Fitzgerald has long taught that, in the context of the U.S., there’s always been a balance between the First Amendment mandates of not having an established religion and protecting the free exercise of religion. However, she said that in the last 30 years, the two have tipped out of balance.
Fitzgerald points to the 1993 Religious Freedom Restoration Act, which was implemented to ensure that interests in religious freedom are protected.
The RFRA has been used to frame religious liberty in terms of protecting individuals’ and corporations’ ability to use religion as justification for decisions, Fitzgerald said, giving examples such as a locality clerk who refused to issue marriage licenses to same-sex couples, a Catholic pharmacist who doesn’t want to fill prescriptions for contraceptives or a corporation that doesn’t want to provide Affordable Care Act-mandated insurance coverage for them.
“It’s being used in regard to women in general — contraception, abortion, but also LGBTQ — it’s being used around gay marriage,” Fitzgerald said.
U.S. Attorney General Jeff Sessions has been laying the groundwork for future use of the religious liberty argument, she added. Members of the religious right are marshaling support to make wholesale changes to U.S. laws that match their beliefs.

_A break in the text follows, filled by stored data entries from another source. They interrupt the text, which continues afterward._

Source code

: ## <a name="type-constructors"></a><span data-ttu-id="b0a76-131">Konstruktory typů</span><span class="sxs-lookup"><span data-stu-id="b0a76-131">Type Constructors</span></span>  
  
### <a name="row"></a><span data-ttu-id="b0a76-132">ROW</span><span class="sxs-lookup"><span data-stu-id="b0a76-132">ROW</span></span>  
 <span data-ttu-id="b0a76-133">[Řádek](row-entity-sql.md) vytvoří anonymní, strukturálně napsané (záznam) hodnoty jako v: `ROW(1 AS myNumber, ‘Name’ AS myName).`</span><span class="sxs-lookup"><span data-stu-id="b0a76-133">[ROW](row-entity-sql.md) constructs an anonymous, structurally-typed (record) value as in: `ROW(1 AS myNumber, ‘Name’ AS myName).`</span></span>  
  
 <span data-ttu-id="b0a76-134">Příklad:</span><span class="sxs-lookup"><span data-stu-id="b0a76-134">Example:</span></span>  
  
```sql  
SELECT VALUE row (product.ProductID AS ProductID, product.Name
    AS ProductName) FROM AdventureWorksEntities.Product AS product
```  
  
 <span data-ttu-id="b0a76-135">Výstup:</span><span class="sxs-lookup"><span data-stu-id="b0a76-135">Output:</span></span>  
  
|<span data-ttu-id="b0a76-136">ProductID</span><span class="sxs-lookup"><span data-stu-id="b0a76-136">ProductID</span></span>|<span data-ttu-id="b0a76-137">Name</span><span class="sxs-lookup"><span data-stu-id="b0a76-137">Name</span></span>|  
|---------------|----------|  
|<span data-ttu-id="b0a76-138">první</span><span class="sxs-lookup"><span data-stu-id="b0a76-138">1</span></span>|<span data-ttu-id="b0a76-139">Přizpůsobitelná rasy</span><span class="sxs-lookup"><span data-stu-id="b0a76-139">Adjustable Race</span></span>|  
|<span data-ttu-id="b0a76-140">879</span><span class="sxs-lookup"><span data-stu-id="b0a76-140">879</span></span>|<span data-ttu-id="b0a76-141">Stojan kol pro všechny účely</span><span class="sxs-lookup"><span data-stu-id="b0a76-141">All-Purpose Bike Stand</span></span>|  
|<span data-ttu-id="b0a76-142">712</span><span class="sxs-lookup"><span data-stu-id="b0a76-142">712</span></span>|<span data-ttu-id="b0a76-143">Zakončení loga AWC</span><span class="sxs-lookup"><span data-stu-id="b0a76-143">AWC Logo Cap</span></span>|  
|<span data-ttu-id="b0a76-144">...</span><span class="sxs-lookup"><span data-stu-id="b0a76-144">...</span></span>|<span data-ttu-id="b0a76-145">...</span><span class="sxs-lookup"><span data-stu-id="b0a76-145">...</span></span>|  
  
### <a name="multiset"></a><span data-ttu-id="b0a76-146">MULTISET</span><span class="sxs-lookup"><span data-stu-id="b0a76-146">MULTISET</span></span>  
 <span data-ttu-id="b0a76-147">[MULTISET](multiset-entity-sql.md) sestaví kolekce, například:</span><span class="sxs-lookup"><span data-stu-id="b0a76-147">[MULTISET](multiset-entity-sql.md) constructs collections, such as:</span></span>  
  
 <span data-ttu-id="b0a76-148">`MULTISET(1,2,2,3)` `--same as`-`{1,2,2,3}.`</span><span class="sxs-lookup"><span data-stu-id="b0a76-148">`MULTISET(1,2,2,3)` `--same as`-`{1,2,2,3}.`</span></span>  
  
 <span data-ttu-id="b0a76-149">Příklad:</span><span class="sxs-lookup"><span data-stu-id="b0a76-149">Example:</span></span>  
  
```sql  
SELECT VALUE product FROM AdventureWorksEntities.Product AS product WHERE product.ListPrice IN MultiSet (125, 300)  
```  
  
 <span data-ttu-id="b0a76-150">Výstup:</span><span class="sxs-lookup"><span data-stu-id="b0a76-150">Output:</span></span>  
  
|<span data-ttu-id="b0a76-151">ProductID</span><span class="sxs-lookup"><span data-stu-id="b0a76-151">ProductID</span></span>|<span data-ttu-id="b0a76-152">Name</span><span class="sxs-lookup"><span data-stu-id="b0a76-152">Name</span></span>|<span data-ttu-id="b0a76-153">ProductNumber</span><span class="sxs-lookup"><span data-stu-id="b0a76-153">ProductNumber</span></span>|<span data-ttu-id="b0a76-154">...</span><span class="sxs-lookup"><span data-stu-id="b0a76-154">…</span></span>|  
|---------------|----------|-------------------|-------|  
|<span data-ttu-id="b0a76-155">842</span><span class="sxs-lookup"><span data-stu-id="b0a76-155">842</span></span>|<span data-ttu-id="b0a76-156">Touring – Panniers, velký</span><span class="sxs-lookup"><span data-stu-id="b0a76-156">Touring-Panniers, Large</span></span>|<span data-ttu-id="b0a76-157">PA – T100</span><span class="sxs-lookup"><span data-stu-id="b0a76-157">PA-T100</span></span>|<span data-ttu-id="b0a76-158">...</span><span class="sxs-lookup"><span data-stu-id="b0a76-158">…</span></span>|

Current work on legal cases would move the country and the Supreme Court radically to the right on numerous issues, with a small faction of religious people using religious liberty to argue against the rights of certain groups, she added.
“The presumption is that somehow protecting their liberty, again because of the law that was passed in ’93 — the RFRA, is more important than this idea of our protection against the establishment.” Fitzgerald said.
Fitzgerald points to Sessions’ use of religious liberty to influence all facets of the federal government. He announced on July 31 that the Department of Justice would establish a religious liberty task force. The task force, according a press release, will work to protect and promote religious liberty as established in a 20-point government memorandum in October.
“It’s getting turned on its head rhetorically, and it’s quite dangerous,” she said. “And it’s most dangerous in places where there aren’t state safeguards against this.”
Fitzgerald’s research includes both short- and long-term writing projects, as well as teaching two courses this fall — American religious nationalisms, which she first taught last fall, and a new one on religion and social movements. Their overlap area is the rise of the Christian right.
Her students’ enthusiasm for examining the issues is one of the best things about teaching at W&M, said Fitzgerald, who added that throughout her long career she has been able to keep learning from students and colleagues fueled by the university’s energy. She added the new class on the history of social movements because she referenced them so often to students who were unfamiliar with them and wanted to know the history and context of today’s social landscape.
“Their whole future is dependent on a much better idea than what they’re seeing right now,” Fitzgerald said. “And so they are really ready to think and act outside the box, and have the energy to do it. It’s the feeling of possibility for them that is really amazing.”